As featured on p. 218 of "Bloggers on the Bus," under the name "a MyDD blogger."

Friday, April 10, 2009

The New PVI Ratings Are Out! The New PVI Ratings Are Out!

Charlie Cook's PVI (Partisan Voting Index) ratings have become an indispensable tool for quickly identifying the partisan lean of any particular Congressional district in the country. Cook basically takes the Presidential results of the past two election cycles in a particular district and matches them against the results of the entire country to come up with the PVI number. If a district is R+3, for example, that basically means it is 3 points more Republican than the country as a whole. I like the Cook PVI because it isn't based on raw registration numbers, but actual electoral performance that is somewhat uniform across the country.

Thanks to the release of full election data by Congressional district throughout the country, Cook can now calculate the new PVI ratings for every seat. The California numbers are worth considering (You can find them all at this link). As Cook notes, there are 8 districts in the state with "Obama Republicans"; that is, Republican Congressmen in districts that Obama carried (There are no "McCain Democrats"). Those districts are:

CA-03 (Lungren), CA-24 (Gallegly), CA-25 (McKeon), CA-26 (Dreier), CA-44 (Calvert), CA-45 (Bono Mack), CA-48 (Campbell), CA-50 (Bilbray)

Of those seats, the three with the closest PVI ratings are CA-26, CA-45 and CA-50, all which have R+3. CA-24 is an R+4. And the rest in this group are R+6. Keep in mind that 2004 Bush-Kerry stats are factored into this, so there may be a bit of lag from the actual nature of the district.

Of these seats, the only Republican-held seat to get noticeably more Democratic from the 2004 set of ratings was CA-48, which went from an R+8 to an R+6. Several Democratic-held seats shifted in that fashion as well, as the largest partisan shifts in the country were "disproportionately western and suburban," says Cook.

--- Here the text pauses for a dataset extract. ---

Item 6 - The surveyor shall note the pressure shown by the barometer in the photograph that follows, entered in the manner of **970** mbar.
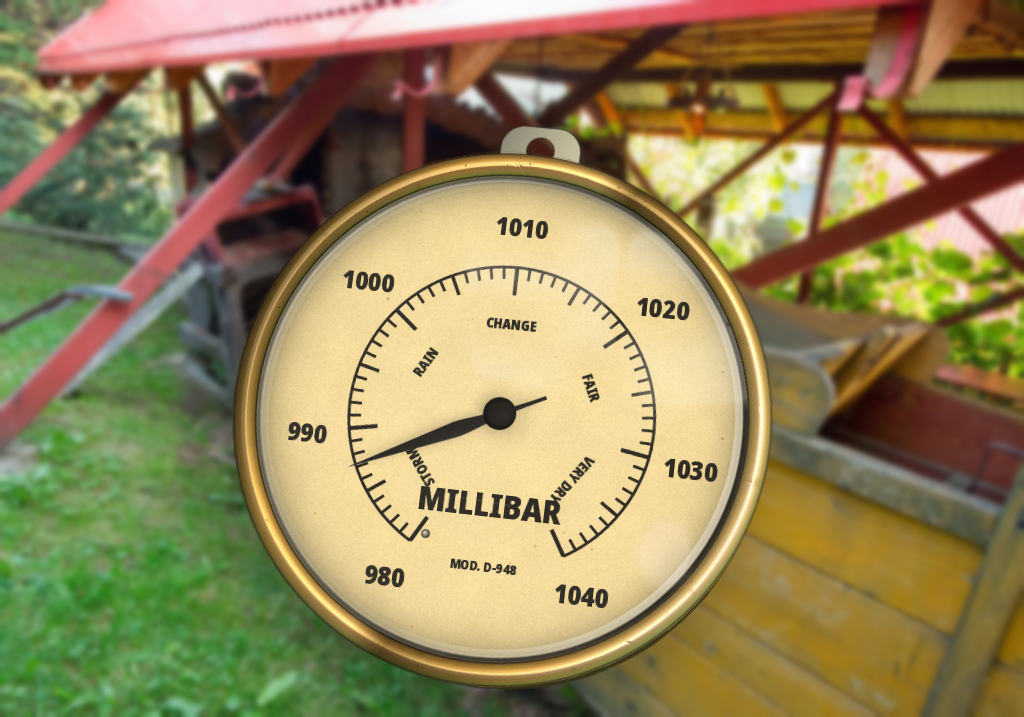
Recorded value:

The most Republican district in the state is CA-22 (McCarthy), which is the 44th most Republican in the country at R+16. The most Democratic is CA-09 (Lee), the 5th most Democratic in the country at D+37. A couple other notes:

• Jerry McNerney still holds an R+1 seat. However, this is not surprising, since Democrats hold 34 of the 50 seats between R+2 and D+2.

• CA-10 grew slightly more Democratic this time, at D+11, further destroying the myth that it's a moderate seat. Actual somewhat close (though not in danger) Democratic seats include CA-18 (Cardoza, D+4), CA-20 (Costa, D+5) and CA-47 (Loretta Sanchez, D+4).

• Turning to races from last year, CA-46 remains moderately competitive at R+6, while CA-04 (McClintock) is R+10, a testament to how strong Charlie Brown was to even compete.

Now, this just measures the partisan lean of a district, not the partisanship of a particular member of Congress. A better judge for that would be the Progressive Punch score weighted for district tilt, an excellent measure of whether or not a member is out of step with their district. In California, the strongest Dems are Barbara Lee, Linda Sanchez and Lynn Woolsey, while the weakest Dems are Jim Costa, Jerry McNerney and Jane Harman (and remember, that's district-weighted).

A lot to digest here, but much of it is familiar - we have multiple potential Congressional targets, and have for a number of cycles, but just need to use resources and ground talent better.